▶ TASK STATEMENT: Using the data below, return every line that holds the word "İnsan".

[Records from a dataset]
-=-=-
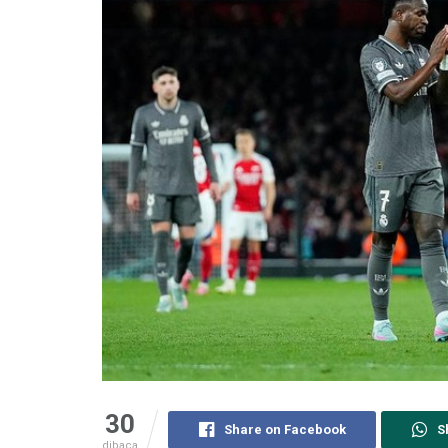
30
Share on Facebook
S
dibaca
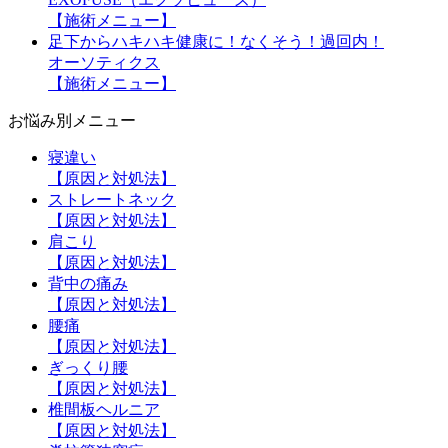
【施術メニュー】
足下からハキハキ健康に！なくそう！過回内！
オーソティクス
【施術メニュー】
お悩み別メニュー
寝違い
【原因と対処法】
ストレートネック
【原因と対処法】
肩こり
【原因と対処法】
背中の痛み
【原因と対処法】
腰痛
【原因と対処法】
ぎっくり腰
【原因と対処法】
椎間板ヘルニア
【原因と対処法】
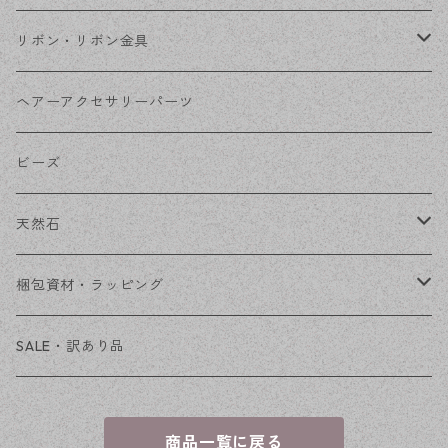
コネクター
ピン類
金属
リボン・リボン金具
その他
花座・ビーズキャップ
アクリル・プラ
リボン
ヘアーアクセサリーパーツ
チェーン
ファーボール
リボン金具
ビーズ
その他
天然石
穴あき
梱包資材・ラッピング
穴なし
発送ボックス
SALE・訳あり品
アクセサリー台紙
商品一覧に戻る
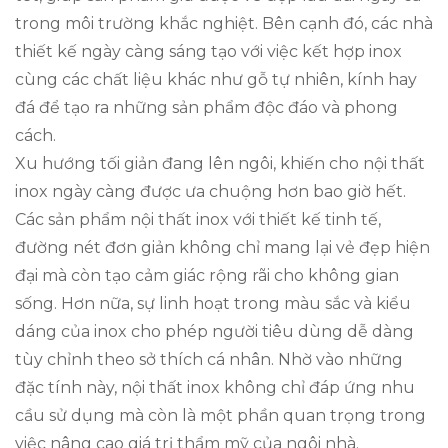
trong môi trường khắc nghiệt. Bên cạnh đó, các nhà
thiết kế ngày càng sáng tạo với việc kết hợp inox
cùng các chất liệu khác như gỗ tự nhiên, kính hay
đá để tạo ra những sản phẩm độc đáo và phong
cách.
Xu hướng tối giản đang lên ngôi, khiến cho nội thất
inox ngày càng được ưa chuộng hơn bao giờ hết.
Các sản phẩm nội thất inox với thiết kế tinh tế,
đường nét đơn giản không chỉ mang lại vẻ đẹp hiện
đại mà còn tạo cảm giác rộng rãi cho không gian
sống. Hơn nữa, sự linh hoạt trong màu sắc và kiểu
dáng của inox cho phép người tiêu dùng dễ dàng
tùy chỉnh theo sở thích cá nhân. Nhờ vào những
đặc tính này, nội thất inox không chỉ đáp ứng nhu
cầu sử dụng mà còn là một phần quan trọng trong
việc nâng cao giá trị thẩm mỹ của ngôi nhà.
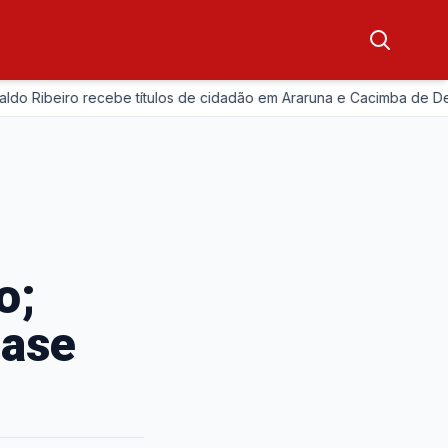
ibeiro recebe títulos de cidadão em Araruna e Cacimba de Dentro
o;
uase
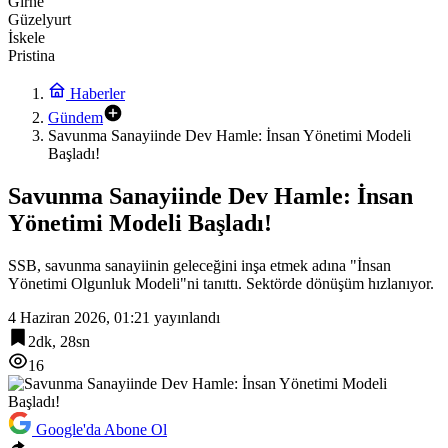
Girne
Güzelyurt
İskele
Pristina
Haberler
Gündem
Savunma Sanayiinde Dev Hamle: İnsan Yönetimi Modeli
Başladı!
Savunma Sanayiinde Dev Hamle: İnsan
Yönetimi Modeli Başladı!
SSB, savunma sanayiinin geleceğini inşa etmek adına "İnsan
Yönetimi Olgunluk Modeli"ni tanıttı. Sektörde dönüşüm hızlanıyor.
4 Haziran 2026, 01:21
yayınlandı
2dk, 28sn
16
Google'da Abone Ol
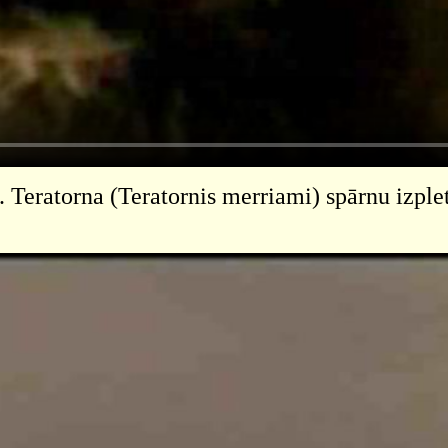
. Teratorna (Teratornis merriami) spārnu izple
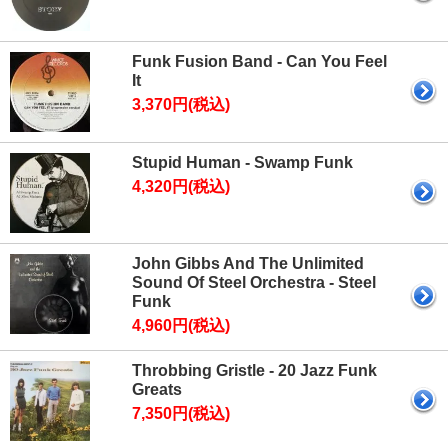
Funk Fusion Band - Can You Feel
It
3,370円(税込)
Stupid Human - Swamp Funk
4,320円(税込)
John Gibbs And The Unlimited
Sound Of Steel Orchestra - Steel
Funk
4,960円(税込)
Throbbing Gristle - 20 Jazz Funk
Greats
7,350円(税込)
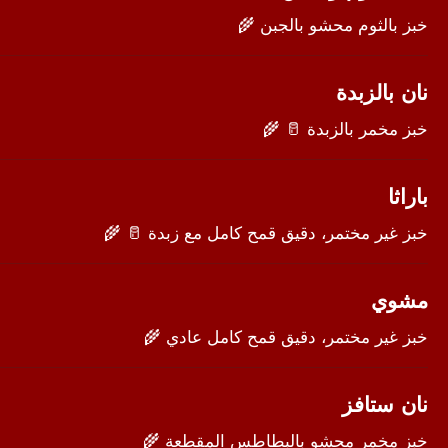
خبز بالثوم محشو بالجبن 🌾
نان بالزبدة
خبز مخمر بالزبدة 🥛 🌾
باراثا
خبز غير مختمر، دقيق قمح كامل مع زبدة 🥛 🌾
مشوي
خبز غير مختمر، دقيق قمح كامل عادي 🌾
نان ستافز
خبز مخمر محشو بالبطاطس المقطعة 🌾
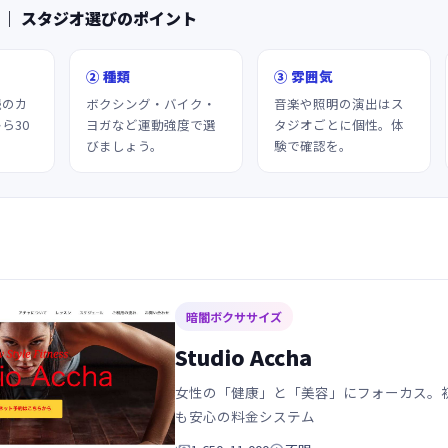
 ｜ スタジオ選びのポイント
② 種類
③ 雰囲気
続のカ
ボクシング・バイク・
音楽や照明の演出はス
ら30
ヨガなど運動強度で選
タジオごとに個性。体
びましょう。
験で確認を。
暗闇ボクササイズ
Studio Accha
女性の「健康」と「美容」にフォーカス。
も安心の料金システム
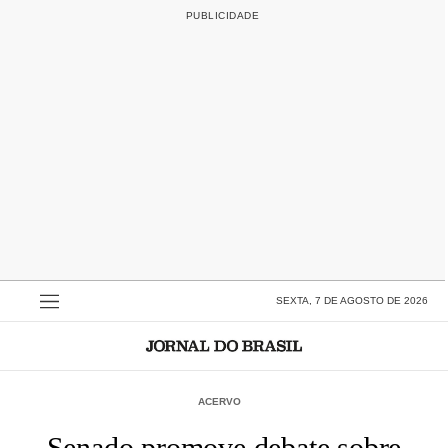
SEXTA, 7 DE AGOSTO DE 2026
ACERVO
Senado promove debate sobre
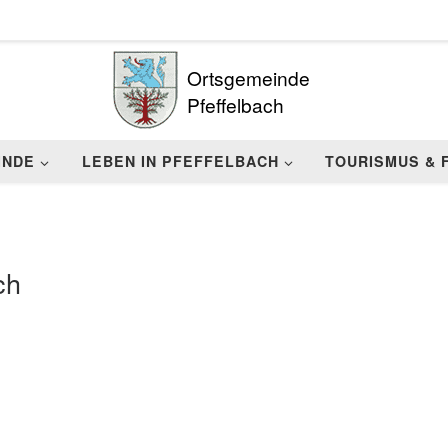
Ortsgemeinde
Pfeffelbach
INDE
LEBEN IN PFEFFELBACH
TOURISMUS & 
ch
-=-=-
▶ ANSWER TO THIS TASK:
Savunma Sanayiinde Dev Hamle: İnsan Yönetimi Modeli
Savunma Sanayiinde Dev Hamle: İnsan
SSB, savunma sanayiinin geleceğini inşa etmek adına "İnsan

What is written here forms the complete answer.